3) Actor Denzel Washington will star in Book of Eli, a post-apocalyptic drama to be directed by Allen and Albert Hughes for Joel Silver, Alcon Entertainment and Warner Brothers. Washington will portray a man in a broken near-future world who must fight his way across the former U.S. to deliver knowledge that may mean the country’s redemption. Gary Whitta and Anthony Peckham wrote the script.
4) Not content with the Hellboy franchise, Pan’s Labryinth and directing J.R.R. Tolkein’s The Hobbit for New Line and MGM, under the aegis of producer Peter Jackson, Guillermo del Toro is lining up the SFF projects and may well be booked as a director for the next decade. Universal Pictures, which has a first-look deal with del Toro, has set him up to direct their versions of Frankenstein, based on the novel by Mary Shelley, Dr. Jekyll and Mr. Hyde, based on the story by Robert Louis Stevenson, and Slaughterhouse-Five, the SF novel by Kurt Vonnegut Jr. In addition to these classics, del Toro will direct the film adaptation of Drood, the up-coming historical dark fantasy novel by SFF legend Dan Simmons, based on the life of writer Charles Dickens, due out from Little, Brown in early 2009. But wait, there’s more! Universal is also interested in helping del Toro launch his pet project, an adaptation of H.P. Lovecraft’s story At the Mountains of Madness. del Toro will also produce but not direct a film version of David Moody’s apocalypse novel Hater, and produce but not direct a gothic romance story he wrote with collaborator Matthew Robbins called Crimson Peak.

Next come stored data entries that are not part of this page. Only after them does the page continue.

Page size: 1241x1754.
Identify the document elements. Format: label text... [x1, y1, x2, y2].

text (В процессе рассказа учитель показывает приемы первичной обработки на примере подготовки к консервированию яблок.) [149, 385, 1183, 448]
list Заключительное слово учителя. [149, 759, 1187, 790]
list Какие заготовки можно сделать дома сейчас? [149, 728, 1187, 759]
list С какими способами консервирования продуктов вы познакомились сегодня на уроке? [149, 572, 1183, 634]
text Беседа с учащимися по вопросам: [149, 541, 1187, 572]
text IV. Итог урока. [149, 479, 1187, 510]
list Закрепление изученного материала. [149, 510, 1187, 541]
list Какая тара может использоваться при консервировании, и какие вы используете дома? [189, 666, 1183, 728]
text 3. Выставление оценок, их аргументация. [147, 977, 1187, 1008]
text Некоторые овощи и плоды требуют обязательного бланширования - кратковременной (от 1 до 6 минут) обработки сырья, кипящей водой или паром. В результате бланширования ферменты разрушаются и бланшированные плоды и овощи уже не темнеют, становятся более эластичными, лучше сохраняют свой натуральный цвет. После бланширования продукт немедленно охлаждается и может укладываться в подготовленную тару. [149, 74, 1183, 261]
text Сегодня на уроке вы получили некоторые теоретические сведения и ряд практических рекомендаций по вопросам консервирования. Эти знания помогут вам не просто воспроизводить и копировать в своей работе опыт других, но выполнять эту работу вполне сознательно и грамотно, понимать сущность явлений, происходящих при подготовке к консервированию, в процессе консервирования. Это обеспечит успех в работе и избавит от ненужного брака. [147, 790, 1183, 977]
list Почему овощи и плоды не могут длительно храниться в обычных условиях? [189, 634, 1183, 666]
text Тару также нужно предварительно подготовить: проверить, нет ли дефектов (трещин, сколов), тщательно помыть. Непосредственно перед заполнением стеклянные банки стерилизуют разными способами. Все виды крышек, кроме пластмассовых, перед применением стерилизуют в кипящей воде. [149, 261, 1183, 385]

5) ABC network in the U.S. cancelled their alien scifi show Invasion, but remained interested in the idea. Now they’ll try out new series The Return, from Greg Berlanti and Rene Echevarria. The show centers on what happens when aliens land at the White House and say howdy.
6) Star Tobey McGuire and director/writer/producer Sam Raimi have agreed to do Spiderman 4 and Spiderman 5 for Columbia Pictures and Marvel. The two next films about the web crawling comics superhero may possibly be shot back to back, starting in the fall of 2009. Spiderman 4 has a tentative release date for summer 2011, which would be nine years after the first in the series starring McGuire as Spiderman debuted. Jamie Vanderbilt has been hired to write the screenplay for it. The first three Spiderman films, all helmed by Raimi, have grossed $2.5 billion U.S. worldwide. The studio has indicated that they are hoping to also get actress Kirsten Dunst to reprise her role as Peter Parker’s true love Mary Jane Watson.